- _WHAT YOU WILL DO_
Please return, word for word, the passage of the Lucene thread below starting at "Should I open" and ending at "from the indexwriter.".

Should I open the reader before closing the writer?

Thanks

Michael



Am 08.12.22 um 11:36 schrieb Uwe Schindler:
> You have to reopen the index reader to see deletes from the indexwriter.
>
> Am 08.12.2022 um 10:32 schrieb Hrvoje Lon?ar:
>> Did you call this method before or after commit method?
>> My wild guess would be that you can count deleted documents inside
>> transaction only.
>>
>> On Thu, Dec 8, 2022 at 12:10 AM Michael Wechner
>> <michael.wechner@wyona.com>
>> wrote:
>>
>>> Hi
>>>
>>> I am using Lucen 9.4.2 vector search and everything seems to work fine,
>>> except that when I delete some documents from the index, then the
>>> method
>>>
>>>
>>> https://lucene.apache.org/core/9_0_0/core/org/apache/lucene/index/IndexReader.html#numDeletedDocs()
>>>
>>>
>>> always returns 0, whereas I would have expected that it would return
>>> the
>>> number of documents which I deleted from the index.
>>>
>>> IndexReader.numDocs() returns the correct number though.
>>>
>>> I guess I misunderstand the javadoc and in particular the note "*NOTE*:
>>> This operation may run in O(maxDoc)."
>>>
>>> Does somebody explain in more detail what this method is doing?
>>>
>>> Thanks
>>>
>>> Michael
>>
>>
Re: What exactly returns IndexReader.numDeletedDocs() [ In reply to ]
If this is a reader with only a few documents the likelyness of all
deletes being applied while closing is high.

Uwe

Am 08.12.2022 um 11:44 schrieb Michael Wechner:
> My code at the moment is as follows:
>
> Directory dir = FSDirectory.open(Paths.get(vectorIndexPath));
>
> IndexReader reader =
> DirectoryReader.open(FSDirectory.open(Paths.get(vectorIndexPath)));
> int numberOfDocsBeforeDeleting = reader.numDocs();
> log.info("Number of documents: " + numberOfDocsBeforeDeleting);
> log.info("Number of deleted documents: " + reader.numDeletedDocs());
> reader.close();
>
> log.info("Delete document with path '" + uuid +"' from index '" +
> vectorIndexPath +"' ...");
> IndexWriterConfig iwc =new IndexWriterConfig();IndexWriter writer =new
> IndexWriter(dir, iwc);
> Term term =new Term(PATH_FIELD, uuid);
> writer.deleteDocuments(term);writer.close();
>
> reader =
> DirectoryReader.open(FSDirectory.open(Paths.get(vectorIndexPath)));
> int numberOfDocsAfterDeleting = reader.numDocs();
> log.info("Number of documents: " + numberOfDocsAfterDeleting);
> log.info("Number of deleted documents: " + (numberOfDocsBeforeDeleting
> - numberOfDocsAfterDeleting));
> // TODO: Not sure whether the method numDeletedDocs() makes sense here
> log.info("Number of deleted documents: " + reader.numDeletedDocs());
> reader.close();
>
>
> whereas this code always returns 0, whereas
>
> numberOfDocsBeforeDeleting - numberOfDocsAfterDeleting
>
> produces the correct result.

- _DATASET EXCERPT_
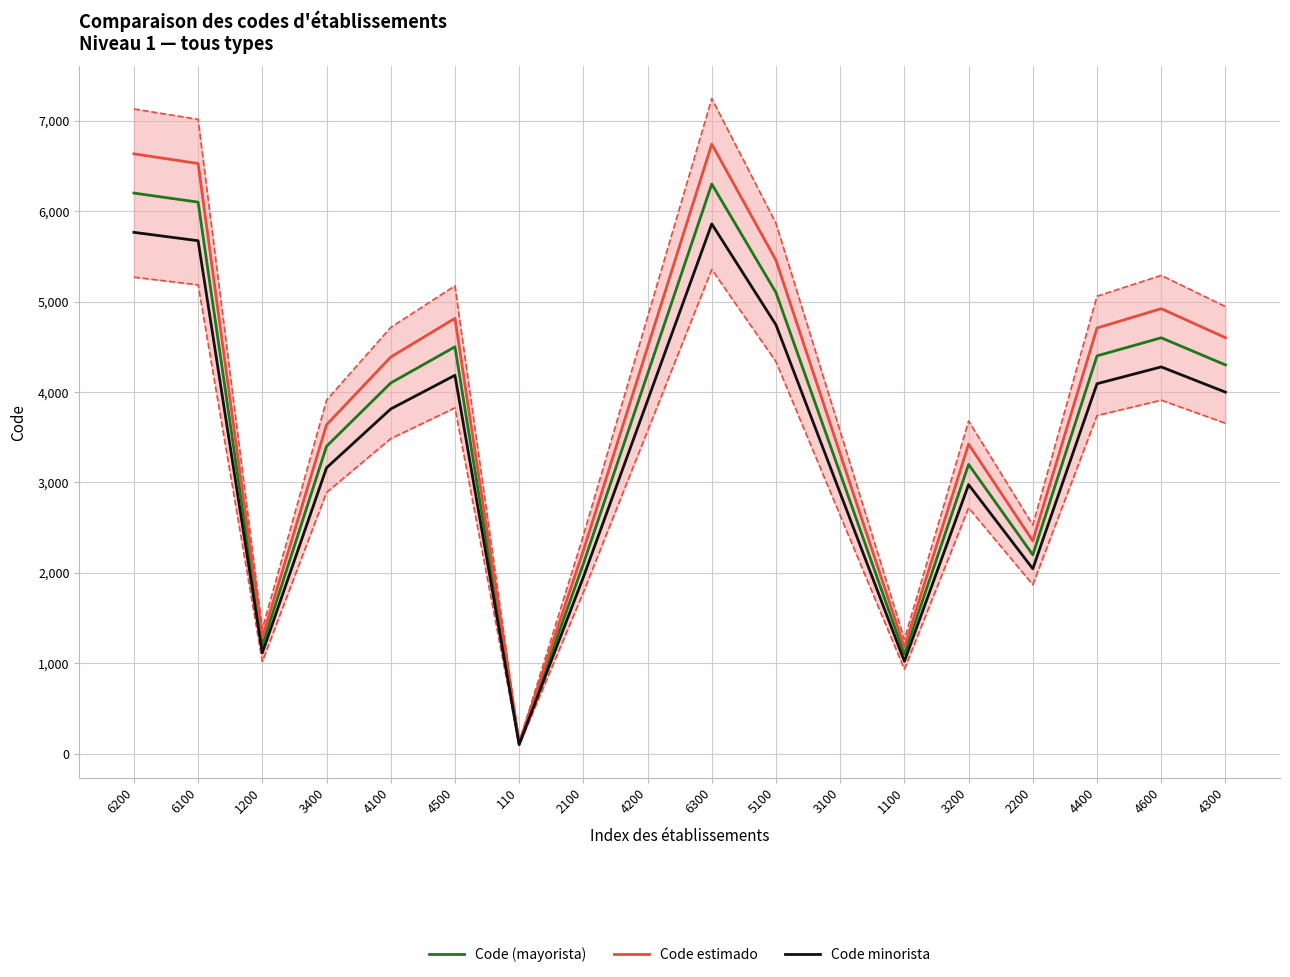

Rank the categories by Code minorista value from lowest to highest.

110, 1100, 1200, 2100, 2200, 3100, 3200, 3400, 4100, 4200, 4300, 4400, 4500, 4600, 5100, 6100, 6200, 6300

- _SOLUTION FOR THIS TASK_
Should I open the reader before closing the writer?

Thanks

Michael



Am 08.12.22 um 11:36 schrieb Uwe Schindler:
> You have to reopen the index reader to see deletes from the indexwriter.